Unlike many other parenting programmes, FAST is delivered in deprived communities but is open to any local family. This reduces the stigma of participating and encourages families to integrate and support each other.
Many families come to have fun and meet other families, and soon realise that FAST can really have a lasting benefit for their child.
The families settle in
The afternoon began as every FAST session does – with food.
The family who won the hamper last week were cooking and they had made a healthy feast for everyone on a tight budget. All the families really enjoyed trying the different rice and curry dishes and the family of cooks were really proud of their meal.
During the meal parents ask one of their children to serve them food first, and then the children serve themselves. This empowers the parents and helps children to obey instructions and be responsible.
For some families this is the only time they eat together; the meal is therefore a really important chance to talk and improve family bonds.
FAST felt calmer than last week as most people now knew what to expect. The children already had some favourite activities and were getting really excited.
After the meal this week the children volunteered to introduce their own family to the group.
FAST is making a difference
Paul is eight years old. His mum, Adriana, came to FAST to help Paul with his maths, as well as his behaviour at school. Every week Adriana normally has to talk to teachers to discuss his behaviour, but last week Paul behaved really well at school.
She was trying to think what she had done differently and realised that it was because of FAST. Paul really enjoyed having rare quality time with his mum, while the FAST team looked after his younger sister.

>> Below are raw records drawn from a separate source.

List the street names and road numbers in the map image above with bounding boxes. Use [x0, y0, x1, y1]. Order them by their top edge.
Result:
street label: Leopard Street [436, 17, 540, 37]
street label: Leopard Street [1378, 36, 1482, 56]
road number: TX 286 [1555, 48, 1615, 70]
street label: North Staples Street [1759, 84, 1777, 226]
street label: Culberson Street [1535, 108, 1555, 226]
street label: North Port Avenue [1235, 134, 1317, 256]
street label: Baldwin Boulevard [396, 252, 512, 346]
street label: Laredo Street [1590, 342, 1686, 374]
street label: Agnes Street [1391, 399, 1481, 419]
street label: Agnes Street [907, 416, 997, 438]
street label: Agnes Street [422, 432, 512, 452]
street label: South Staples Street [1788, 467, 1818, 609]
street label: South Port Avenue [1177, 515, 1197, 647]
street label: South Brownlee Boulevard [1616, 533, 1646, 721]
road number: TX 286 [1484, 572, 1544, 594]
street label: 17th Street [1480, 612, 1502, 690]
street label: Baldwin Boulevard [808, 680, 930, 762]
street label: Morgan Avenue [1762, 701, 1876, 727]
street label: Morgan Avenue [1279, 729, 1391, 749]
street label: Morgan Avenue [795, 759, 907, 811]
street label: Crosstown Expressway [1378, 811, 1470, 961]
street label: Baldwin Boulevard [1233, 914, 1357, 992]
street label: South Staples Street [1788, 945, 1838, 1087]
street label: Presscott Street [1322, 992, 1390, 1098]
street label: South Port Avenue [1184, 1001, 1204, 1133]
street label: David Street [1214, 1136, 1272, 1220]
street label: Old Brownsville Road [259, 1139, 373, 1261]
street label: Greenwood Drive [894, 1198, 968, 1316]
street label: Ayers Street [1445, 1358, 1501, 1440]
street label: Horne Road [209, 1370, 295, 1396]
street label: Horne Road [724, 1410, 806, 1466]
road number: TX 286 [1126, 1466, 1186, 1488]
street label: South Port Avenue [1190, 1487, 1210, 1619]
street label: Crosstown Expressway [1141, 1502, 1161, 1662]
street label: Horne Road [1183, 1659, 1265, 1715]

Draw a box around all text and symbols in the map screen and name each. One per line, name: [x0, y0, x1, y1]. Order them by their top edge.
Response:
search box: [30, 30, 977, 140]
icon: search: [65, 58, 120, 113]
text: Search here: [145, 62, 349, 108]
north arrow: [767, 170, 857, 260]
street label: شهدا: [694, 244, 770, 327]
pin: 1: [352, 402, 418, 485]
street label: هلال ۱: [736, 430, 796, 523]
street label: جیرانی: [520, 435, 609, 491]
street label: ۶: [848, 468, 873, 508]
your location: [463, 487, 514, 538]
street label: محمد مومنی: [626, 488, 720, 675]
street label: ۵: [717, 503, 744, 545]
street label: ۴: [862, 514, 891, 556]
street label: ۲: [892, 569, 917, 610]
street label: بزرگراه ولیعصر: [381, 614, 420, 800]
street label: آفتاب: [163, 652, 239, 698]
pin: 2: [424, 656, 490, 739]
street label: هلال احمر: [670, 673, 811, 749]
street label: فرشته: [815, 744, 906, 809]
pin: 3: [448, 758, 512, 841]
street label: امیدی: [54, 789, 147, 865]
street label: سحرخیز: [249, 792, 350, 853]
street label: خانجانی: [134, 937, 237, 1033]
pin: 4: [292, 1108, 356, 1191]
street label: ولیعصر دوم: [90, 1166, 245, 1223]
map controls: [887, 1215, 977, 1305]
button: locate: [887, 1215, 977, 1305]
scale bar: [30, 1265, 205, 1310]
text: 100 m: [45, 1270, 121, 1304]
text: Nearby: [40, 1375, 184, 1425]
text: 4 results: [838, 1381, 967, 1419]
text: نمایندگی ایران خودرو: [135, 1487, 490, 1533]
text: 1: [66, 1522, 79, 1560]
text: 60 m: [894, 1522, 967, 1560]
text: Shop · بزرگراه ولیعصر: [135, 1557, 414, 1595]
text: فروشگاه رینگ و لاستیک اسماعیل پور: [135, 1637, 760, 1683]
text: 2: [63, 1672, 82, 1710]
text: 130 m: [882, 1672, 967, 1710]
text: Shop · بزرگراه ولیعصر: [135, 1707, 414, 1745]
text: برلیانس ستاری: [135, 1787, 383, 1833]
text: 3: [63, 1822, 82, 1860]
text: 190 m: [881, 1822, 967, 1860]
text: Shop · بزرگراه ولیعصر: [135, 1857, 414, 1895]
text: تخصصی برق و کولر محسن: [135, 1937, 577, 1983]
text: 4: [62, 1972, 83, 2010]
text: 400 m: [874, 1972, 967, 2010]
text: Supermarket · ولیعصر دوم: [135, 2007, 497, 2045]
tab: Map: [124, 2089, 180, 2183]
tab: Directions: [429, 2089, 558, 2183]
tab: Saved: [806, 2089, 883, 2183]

Adriana told me that Paul was now helping her around the house and had even served her breakfast.
It’s really exciting to see how quickly FAST can make a difference to children’s school work, and everyone in the FAST team can see the impact.
As one team member told me:
“FAST activities are quite simple but there’s a lot of research behind everything we do. I can see the difference when I look at the families.
“And even the families themselves are realising that it’s only the second week but FAST is making a real change.”
All names have been changed to ensure anonymity.